We’ll want to write this out, because we don’t want to have to do this query again.
This time, in addition to the ICD-9 code of 00845, we also need to look for the ICD-10 code, A04.7. In addition to querying for C. diff cases, we need to get the nrd_visit link, and return every row with that visitlink in it. Patients may be readmitted and contract C. diff on the readmission, or they may have initially been admitted with C. diff and later readmitted for something else. Whatever the case, we want a complete picture of these patients’ visits.
con <- DBI::dbConnect(MonetDBLite::MonetDBLite(), "data/nis_db")

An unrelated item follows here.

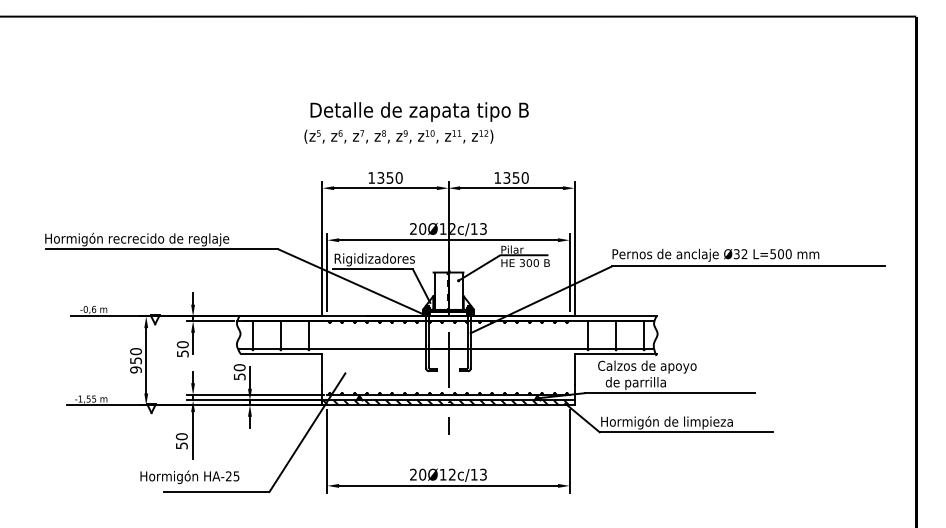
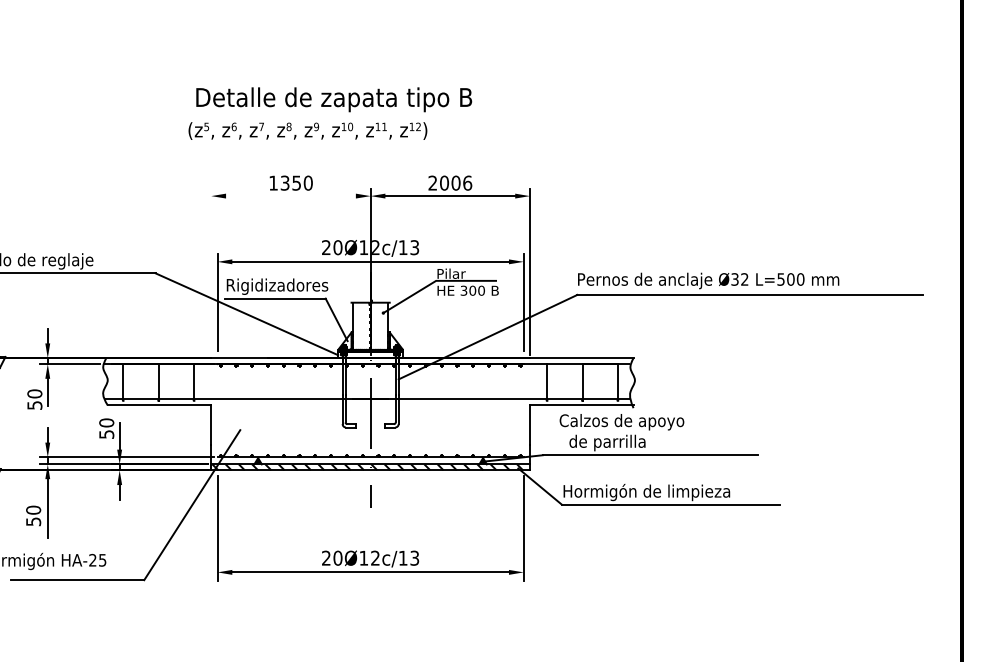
text: (511, 177) -> (450, 182), 1350 -> 2006
line: (385, 188) -> (290, 196), removed
line: (322, 247) -> (211, 271), removed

q <- DBI::dbGetQuery(con, "SELECT *
FROM nrd
WHERE nrd_visitlink in (SELECT nrd_visitlink
FROM nrd
WHERE dx1 = '00845' OR
dx2 = '00845' OR
dx3 = '00845' OR
dx4 = '00845' OR
dx5 = '00845' OR
dx6 = '00845' OR
dx7 = '00845' OR
dx8 = '00845' OR
dx9 = '00845' OR
dx10 = '00845' OR
dx11 = '00845' OR
dx12 = '00845' OR
dx13 = '00845' OR
dx14 = '00845' OR
dx15 = '00845' OR
dx16 = '00845' OR
dx17 = '00845' OR
dx18 = '00845' OR
dx19 = '00845' OR
dx20 = '00845' OR
dx21 = '00845' OR
dx22 = '00845' OR
dx23 = '00845' OR
dx24 = '00845' OR
dx25 = '00845' OR
dx26 = '00845' OR
dx27 = '00845' OR
dx28 = '00845' OR
dx29 = '00845' OR
dx30 = '00845' OR
i10_dx1 = 'A047' OR
i10_dx2 = 'A047' OR
i10_dx3 = 'A047' OR
i10_dx4 = 'A047' OR
i10_dx5 = 'A047' OR
i10_dx6 = 'A047' OR
i10_dx7 = 'A047' OR
i10_dx8 = 'A047' OR
i10_dx9 = 'A047' OR
i10_dx10 = 'A047' OR
i10_dx11 = 'A047' OR
i10_dx12 = 'A047' OR
i10_dx13 = 'A047' OR
i10_dx14 = 'A047' OR
i10_dx15 = 'A047' OR
i10_dx16 = 'A047' OR
i10_dx17 = 'A047' OR
i10_dx18 = 'A047' OR
i10_dx19 = 'A047' OR
i10_dx20 = 'A047' OR
i10_dx21 = 'A047' OR
i10_dx22 = 'A047' OR
i10_dx23 = 'A047' OR
i10_dx24 = 'A047' OR
i10_dx25 = 'A047' OR
i10_dx26 = 'A047' OR
i10_dx27 = 'A047' OR
i10_dx28 = 'A047' OR
i10_dx29 = 'A047' OR
i10_dx30 = 'A047')")
write.csv(q, 'data/cdiff-nrd.csv', row.names=FALSE)
The resulting CSV is 1.4 GB, which is manageable.
Any kind of descriptive statistics on this set as-is is not very useful because these are not unique samples like the NIS dataset, but rather repeat patients tracked across visits, which breaks the independence assumption.
We will need to be a little more sophisticated about our analysis. AHRQ leaves it up to the analyst (that’s us!) to link the patients, so we will need to devise a way to do that going forward.
But very quickly, we can see that there are 937840 observations and 757768 unique patients. That means that 180072 of the observations are repeat visits, on which we can track a patient’s readmission.
At this point I have everything I need to begin a thorough analysis.
With just over a month and a half left before a final deliverable is due, I plan on spending most of March building and testing models, and the first half of April writing up my findings for presentation.